Consider a vector with individual preferences for apples and oranges, likes_vector = [likes_apples, likes_oranges]
, in which higher values indicate a greater preference. We can compute the similarity between two persons as the inner product.
Remember that, if both vectors have the same size, we need to transpose one of them to get a single value.
\(john = [0.8, 0.3] \\ mary = [0.1, 0.9] \\\) \(similarity(a,\ b) \approx a^{T} \cdot b\) \(similarity (john, mary) \approx \begin{bmatrix} 0.8 \\ 0.3 \end{bmatrix} \cdot \begin{bmatrix} 0.1 & 0.9 \end{bmatrix} = 0.8*0.1 + 0.3*0.9 = 0.35\)
Note that John likes apples much more than oranges and Mary has the inverse preference. What should happen if I compare Mary’s preferences with someone who also likes oranges more? Let it be Emma.

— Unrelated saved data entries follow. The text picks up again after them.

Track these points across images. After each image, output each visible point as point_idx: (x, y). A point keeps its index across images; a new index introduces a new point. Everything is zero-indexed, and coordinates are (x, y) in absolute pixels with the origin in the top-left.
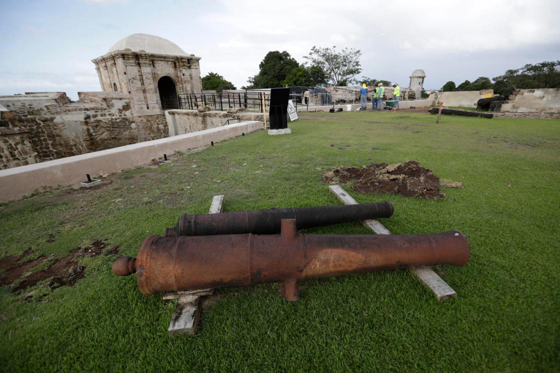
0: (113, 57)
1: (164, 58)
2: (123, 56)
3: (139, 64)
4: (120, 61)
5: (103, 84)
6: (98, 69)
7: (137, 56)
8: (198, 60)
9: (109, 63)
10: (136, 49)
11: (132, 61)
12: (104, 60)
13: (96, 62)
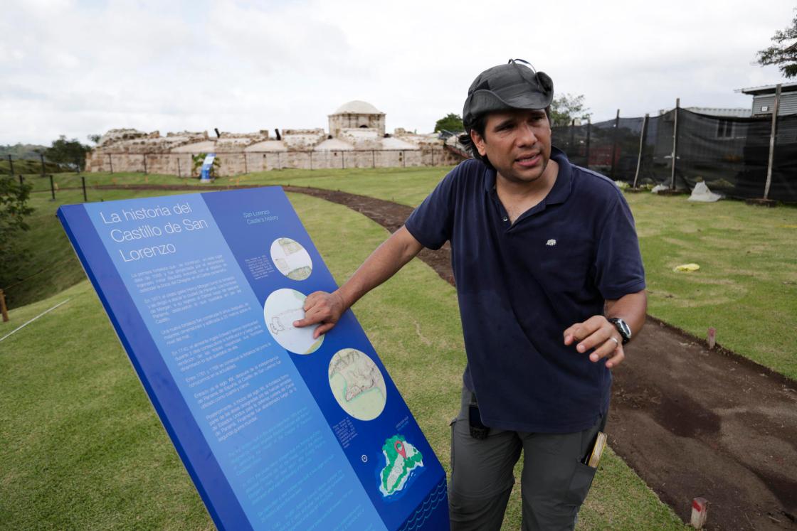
0: (338, 116)
1: (364, 115)
2: (343, 115)
3: (350, 119)
4: (341, 118)
5: (330, 129)
6: (329, 120)
7: (349, 115)
8: (384, 115)
9: (336, 118)
10: (349, 111)
11: (347, 118)
12: (334, 116)
13: (330, 117)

\(emma = [0.2, 0.8]\) \(similarity(emma, mary) \approx \begin{bmatrix} 0.2 \\ 0.8\end{bmatrix} \cdot \begin{bmatrix} 0.1 & 0.9\end{bmatrix}= 0.2*0.1 + 0.8*0.9 = 0.74\)
Intuitively, the similarity score increased since Emma has a much more similar taste to Mary than John.
The downside of using the dot product as a similarity score is that it may vary according to the magnitude of the values (absolute preference) instead of the direction of the vector (relative preference). Consider that Emma has a evil twin (let’s call her Karen), which likes oranges 9 times more than apples (relative preference similar to Mary) but she likes everything two times more, so that her preferences vector would be [0.4, 1.6]
. Computing the similarities, we would get:
\(karen = [0.4, 1.6]\) \(similarity(karen, mary) \approx \begin{bmatrix} 0.4 \\ 1.6 \end{bmatrix} \cdot \begin{bmatrix} 0.1 & 0.9\end{bmatrix}= 0.4*0.1 + 1.6*0.9 = 1.48\)
The similarity between Karen and Mary is twice as much as the similarity between Emma and Mary, just because Emma’s evil twin likes everything Emma does but two times more. Thus, we may want to have a similarity score that takes into account only relative preferences (pro tip: cosine similarity).